Interesting options there.
For many projects I have worked on over the years, embedded systems, safety critical systems, etc, the last three cases would have been considered unacceptably bad design or implementation and rejected immediately.
If you don't know the scope, be that actual syntactic scope in the language or where your data is via some smart pointer, and where it is no longer required to exist then you are opening up to memory leaks and or dangling pointers.
If you don't know the size you are opening yourself up to stack overflow or memory exhaustion.
Now, as you correctly imply, many programmers in many situations, "don't know of care to figure out" these things. They assume they have infinite stack and heap. They assume that if there is a problem with either it's not a big deal, the OS will kill it, the OS or user will restart it.
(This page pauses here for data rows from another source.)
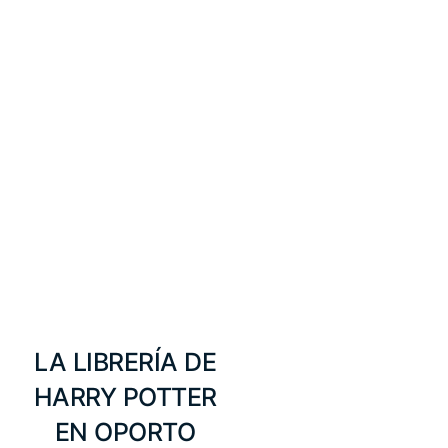
LA LIBRERÍA DE
HARRY POTTER
EN OPORTO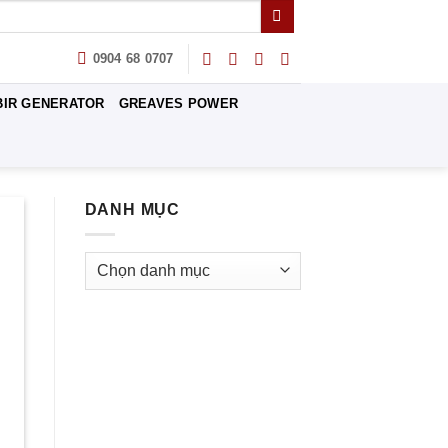
0904 68 0707
BIR GENERATOR
GREAVES POWER
DANH MỤC
Danh
mục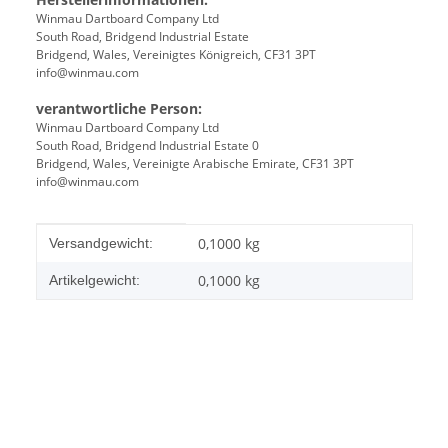
Winmau Dartboard Company Ltd
South Road, Bridgend Industrial Estate
Bridgend, Wales, Vereinigtes Königreich, CF31 3PT
info@winmau.com
verantwortliche Person:
Winmau Dartboard Company Ltd
South Road, Bridgend Industrial Estate 0
Bridgend, Wales, Vereinigte Arabische Emirate, CF31 3PT
info@winmau.com
Produkteigenschaft
Wert
0,1000 kg
Versandgewicht:
0,1000
kg
Artikelgewicht: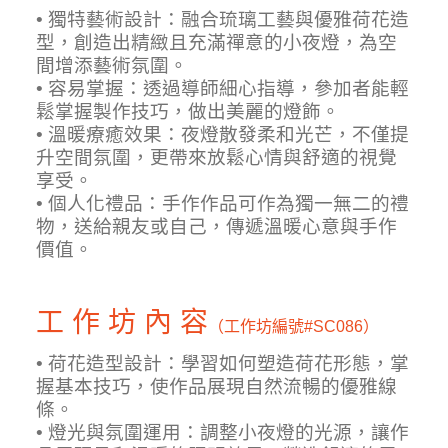
• 獨特藝術設計：融合琉璃工藝與優雅荷花造
型，創造出精緻且充滿禪意的小夜燈，為空
間增添藝術氛圍。
• 容易掌握：透過導師細心指導，參加者能輕
鬆掌握製作技巧，做出美麗的燈飾。
• 溫暖療癒效果：夜燈散發柔和光芒，不僅提
升空間氛圍，更帶來放鬆心情與舒適的視覺
享受。
• 個人化禮品：手作作品可作為獨一無二的禮
物，送給親友或自己，傳遞溫暖心意與手作
價值。
工 作 坊 內 容
（工作坊編號
#SC086）
• 荷花造型設計：學習如何塑造荷花形態，掌
握基本技巧，使作品展現自然流暢的優雅線
條。
• 燈光與氛圍運用：調整小夜燈的光源，讓作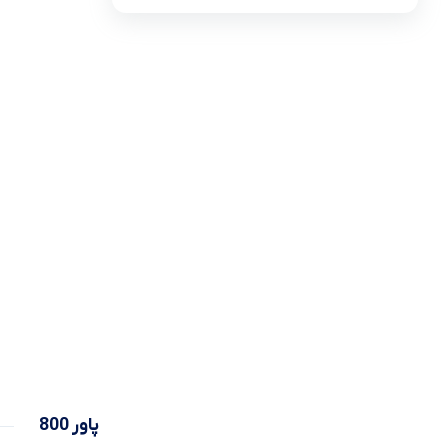
لیست قیمت ساعت های اذان گو و اوقات شرعی
تجهیزات شبکه و ارتباطات
سری ideapad slim 3
لوازم جانبی لپ تاپ
ماشین های اداری
کول پد
محصولات دیگر
پاور 800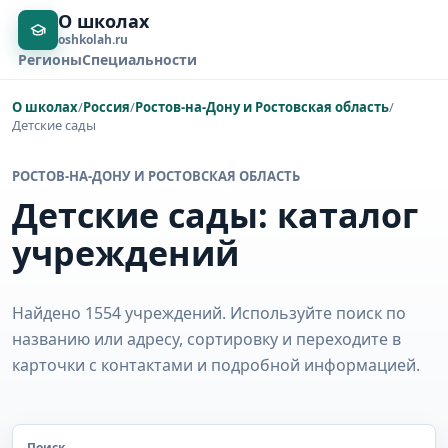
О школах
oshkolah.ru
Регионы
Специальности
О школах
/
Россия
/
Ростов-на-Дону и Ростовская область
/
Детские сады
РОСТОВ-НА-ДОНУ И РОСТОВСКАЯ ОБЛАСТЬ
Детские сады: каталог
учреждений
Найдено 1554 учреждений. Используйте поиск по
названию или адресу, сортировку и переходите в
карточки с контактами и подробной информацией.
Поиск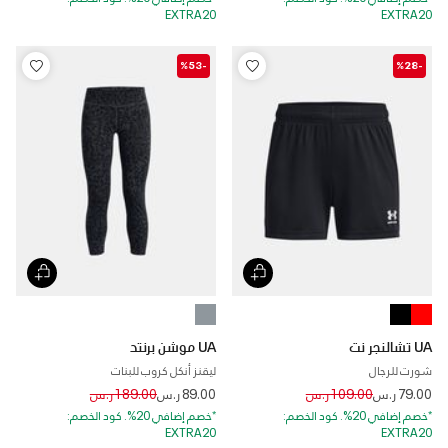
EXTRA20
EXTRA20
-%53
-%28
UA تشالنجر نت
UA موشن برنتد
شورت للرجال
ليقنز أنكل كروب للبنات
Price reduced from
to
Price reduced from
to
79.00 ر.س
109.00 ر.س
89.00 ر.س
189.00 ر.س
*خصم إضافي 20%. كود الخصم:
*خصم إضافي 20%. كود الخصم:
EXTRA20
EXTRA20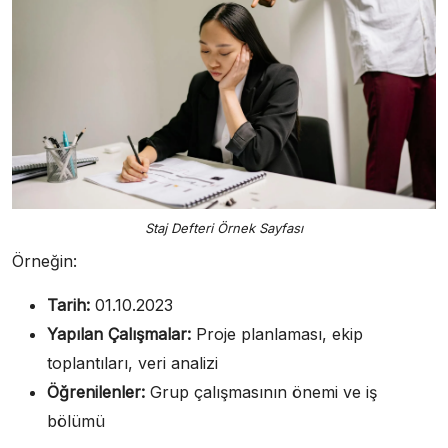
Staj Defteri Örnek Sayfası
Örneğin:
Tarih:
01.10.2023
Yapılan Çalışmalar:
Proje planlaması, ekip
toplantıları, veri analizi
Öğrenilenler:
Grup çalışmasının önemi ve iş
bölümü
It does not happen so often as to have to worry about it, right?
Kind of appalling really.
Last week one of our servers in the cloud when down. Could not even log in. Turned out my colleague, a Python head, had a Python service running there for many weeks just fine. Until one day it decided to eat all memory and fill up temp file space. He is still trying to find out where and why that might happen.
To your question:
Rust works like pretty much every other language in common use.
If data only comes into existence in a function and is only needed in that function then it is local variables or perhaps passed in as a parameter. All happening on the stack.
If data needs to live longer than a function, or function call chain if passing reference down, then it needs to be allocated on the heap. Rust has "smart pointers" like Rc and Arc to take care of that. Or just "move" ownership around.
Except if "local data" is actually going to be huge put it on the heap so as not to blow the stack space.